Trevor Dineen: Why this radio host doesn't skate
By Now or Never host Trevor Dineen
Winter has officially arrived in Winnipeg.
The snow has started to fall, warmth is a distant memory and almost everyone I know is itching to slip on their skates and take part in Canada's favourite pastime.
There's only one tiny problem with that — I don't skate.
Cue gasps, groans and maybe one huffy pshaw. And now, with that out of the way, let me try to explain.
The year was 1987.
Brian Mulroney was the prime minister. Michael Jackson was as bad as ever. And nobody and — I mean nobody — was putting baby in a corner.

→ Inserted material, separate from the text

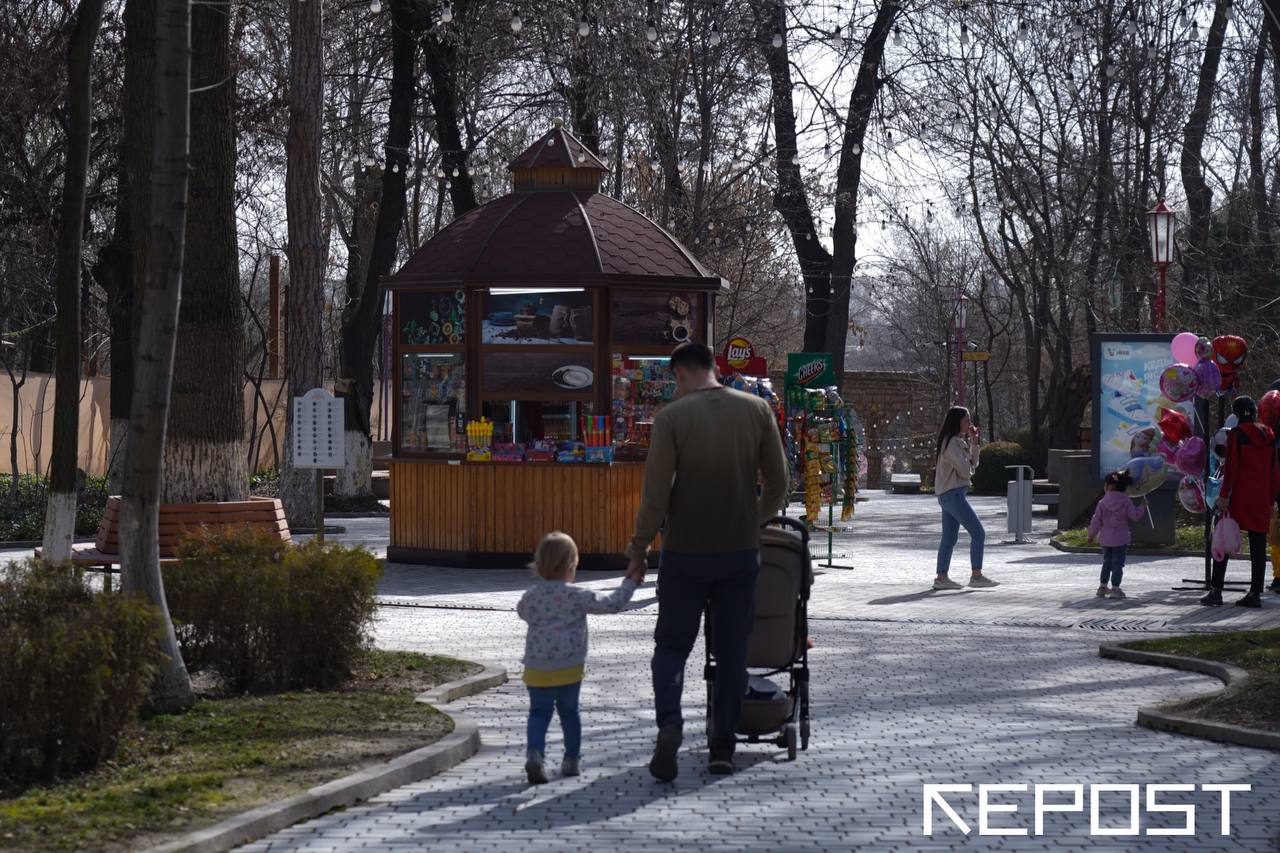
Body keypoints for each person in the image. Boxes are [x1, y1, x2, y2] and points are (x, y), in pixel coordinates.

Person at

Canada had just won the Canada Cup with the help of two future nobodies by the names of Wayne and Mario. You can find them on the Google if you look hard enough.
At this point, it seemed like every kid in Winnipeg wanted to be a hockey player. So when my father decided to make a rink in our backyard that winter, I knew my dreams of being a CBC Radio host were going to have to be put on hold.
Up until this point, my career as a professional skater was in full swing.
You see, earlier that year, my parents had signed me up for skating lessons — or as I like to call it, "the place where Dad stopped loving me."
Once a week, I would go sit in the front entrance area of the Vimy Arena in Winnipeg. My father would crouch down, his face lit up as bright as his Craven A cigarette, and lace up my skates.
I still don't understand why they make skate laces so long. Five times around my ankles? Really!?
I can only assume there was a dark time in skating history where people would run onto the ice and try to steal the skate right off your foot to warrant that much excessive lacing.
So, after my skates were on (and my ankles overly secured) I would be herded awkwardly into the cold, menacing arena so I could step onto the frozen rink of doom.
I wish I could tell you I stepped onto that ice and just glided across that rink the way a Kardashian coasts through life but alas, I cannot.
All I kept doing was falling. And standing. Falling. And standing.
A nationwide study would later show that the falling/standing/falling game is actually enjoyed by zero per cent of Canadians.
Next, I remember grabbing the boards and just shimmying my way along them — the mark of any truly great skater. I still see Sidney Crosby use this method twice a game.
So here I am, shimmying and falling, shimmying and falling around every corner of this rink, while this one kid just keeps skating past me like he popped out of the womb wearing a pair of Bauers.
Just a heads up, nobody likes that kid.
It would go on this way for an hour and then every week thereafter for another two months.
I couldn't get any better. I couldn't stand. I couldn't stop. And I sure as heck couldn't skate.
To make it worse, every time I had a skating lesson, someone would be chopping a bag of onions in the bleachers, so my eyes would get all teary — from the onions.
The classes eventually ended, the look of hope on my father's face disappeared, and I never went back again.
It's like that old saying: "If you're not good at something right off the bat, quit and never do it again!"
About 30 years have passed, and I am proud to say I have yet to set a blade on a sheet of ice since.
And yet once every year, someone gives me a hard time about "not being truly Canadian" because I don't skate.
They make it seem like skating is at the center of a Canadian's soul.
The good news is they're wrong.
The true measure of a Canadian is based on four things and four things alone:
- You can eat a full plate of bacon, then ask, "where's the other plate?"
- You have more Canadian Tire money in your pocket than actual currency.
- You find long underwear sexy.
- You can get through an episode of Corner Gas.
Luckily, I can do all of these in spades! Although Corner Gas is a struggle.
So before you taunt or tease someone for not wanting to glide across a frozen piece of water with nothing but a weapon on their foot, just remember: skating doesn't have to be for everyone.
It doesn't make you less of a Canadian if you can't do it, and it shouldn't make you feel bad if you don't want to do it.
Besides, most kids dream about becoming an NHL hockey player or a CBC Radio host when they grow up, and I feel pretty good knowing I ended up as one of the big two.